In our newsroom, for example, an ordained minister works on the copy desk. Two others in the newsroom—a reporter and an editor, both middle-aged—are part-time divinity students. An editor in our op-ed department works with prisoners through a program at her church, and dozens of other colleagues serve communion, usher during Sunday service, and give Scripture readings from the pulpit. As a community of colleagues, we pray together at funerals, belt out hymns at weddings, and thank God for the babies being baptized.
In all kinds of ways, big and small, we are keeping the faith.
At most newspapers, only the designated religion writers weigh in publicly on issues of faith. Often these stories focus on rituals and practices and the history behind them. These are important stories, usually predictably planted in a designated space on a designated day.

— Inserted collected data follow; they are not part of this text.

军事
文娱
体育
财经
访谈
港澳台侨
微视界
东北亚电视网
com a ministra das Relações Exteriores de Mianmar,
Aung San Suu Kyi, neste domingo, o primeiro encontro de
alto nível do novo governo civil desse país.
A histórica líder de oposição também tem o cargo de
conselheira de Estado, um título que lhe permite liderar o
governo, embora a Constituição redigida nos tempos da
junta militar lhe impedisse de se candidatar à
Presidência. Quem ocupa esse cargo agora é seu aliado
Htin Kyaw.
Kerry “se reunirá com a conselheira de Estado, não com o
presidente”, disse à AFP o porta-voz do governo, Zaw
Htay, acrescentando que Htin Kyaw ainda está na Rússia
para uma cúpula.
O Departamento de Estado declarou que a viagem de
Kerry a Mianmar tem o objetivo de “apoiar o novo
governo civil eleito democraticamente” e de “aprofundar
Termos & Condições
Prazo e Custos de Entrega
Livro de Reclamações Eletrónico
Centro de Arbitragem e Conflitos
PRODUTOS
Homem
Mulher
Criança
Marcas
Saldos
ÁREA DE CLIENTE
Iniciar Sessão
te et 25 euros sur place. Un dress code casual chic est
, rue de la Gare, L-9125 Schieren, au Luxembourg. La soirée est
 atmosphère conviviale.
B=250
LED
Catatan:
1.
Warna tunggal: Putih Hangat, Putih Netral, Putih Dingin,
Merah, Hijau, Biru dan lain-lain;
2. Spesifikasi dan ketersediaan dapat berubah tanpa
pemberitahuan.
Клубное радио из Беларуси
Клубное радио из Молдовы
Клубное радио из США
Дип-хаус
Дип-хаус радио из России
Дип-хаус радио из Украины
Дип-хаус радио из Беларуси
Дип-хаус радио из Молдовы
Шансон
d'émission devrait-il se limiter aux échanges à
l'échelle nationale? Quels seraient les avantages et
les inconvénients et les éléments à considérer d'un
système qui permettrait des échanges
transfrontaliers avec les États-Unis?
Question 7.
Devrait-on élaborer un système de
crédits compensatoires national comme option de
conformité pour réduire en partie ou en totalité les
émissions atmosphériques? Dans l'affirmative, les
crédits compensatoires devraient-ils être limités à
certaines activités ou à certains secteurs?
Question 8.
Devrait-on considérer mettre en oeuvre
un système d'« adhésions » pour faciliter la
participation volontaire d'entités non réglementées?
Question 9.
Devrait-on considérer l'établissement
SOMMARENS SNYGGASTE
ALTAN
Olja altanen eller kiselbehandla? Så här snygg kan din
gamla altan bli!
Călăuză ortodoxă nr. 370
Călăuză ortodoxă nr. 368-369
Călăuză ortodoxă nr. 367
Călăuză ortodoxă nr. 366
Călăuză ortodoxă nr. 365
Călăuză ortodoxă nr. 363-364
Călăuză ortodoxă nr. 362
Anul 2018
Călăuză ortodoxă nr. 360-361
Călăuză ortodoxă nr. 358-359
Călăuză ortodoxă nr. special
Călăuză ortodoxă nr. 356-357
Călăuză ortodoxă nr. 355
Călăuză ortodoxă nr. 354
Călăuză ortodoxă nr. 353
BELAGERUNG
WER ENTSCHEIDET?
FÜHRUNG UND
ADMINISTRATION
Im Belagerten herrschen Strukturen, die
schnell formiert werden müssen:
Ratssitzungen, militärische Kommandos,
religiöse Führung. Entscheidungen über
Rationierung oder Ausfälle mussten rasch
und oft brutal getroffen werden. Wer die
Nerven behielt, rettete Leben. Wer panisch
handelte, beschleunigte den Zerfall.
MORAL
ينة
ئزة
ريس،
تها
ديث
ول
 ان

Faith, though, threads through every hour of every day. Our country has become deeply divided over religion, with the far right co-opting Christianity to the point where many of us raised in the faith no longer feel comfortable claiming it. It seemed to me that there was a greater conversation out there.
So I described how the congregation of a church that was set on fire after its leadership voted to welcome gays and lesbians gathered together on the front lawn and praised God the very next Sunday. I wondered aloud why so-called Christians thought it was God’s work to demand that hourly wage earners bolster our faith by saying “Merry Christmas” with each swipe of the credit card. I wrote about an innocent black man who spent thirteen years in prison, leaned hard on his Muslim faith, and forgave the man who finally confessed to the crime.
Some of the reader response was fast and furious, and by furious I do mean angry. I was raised to believe God casts a wide net, but saying that in a newspaper doesn’t sit well with those who claim there is but one set of rules and they bind and constrict us in ways only their particular house of worship understands.
Most readers, though, weighed in with a grace that fuels my own faith in ways that all that chest-thumping never will. One of my favorite letters came from a fifty-three-year-old reader named Donna, who lives in Mansfield, Ohio, a small town near Columbus.
Her first few letters had outlined how she didn’t agree with me about much of anything. Over time, though, she began sharing stories about her own life, including how—and why—she prays. I saved her letter as a reminder of how an abiding faith in God can stretch our reach in this troubled world.
“When I pray at night,” she wrote, “I ask God to let me pray for those who feel as if they have no friend, for those who hurt, for those who are desperate and are without hope.
“Does he hear my prayer? My faith tells me that he does and that he counts it unto me as good. Although I can’t physically be there to give those in need a helping hand my thoughts are with them.
“For those who say they don’t know where their strength comes from during the hard times, I like to think it is the answer to my prayers.”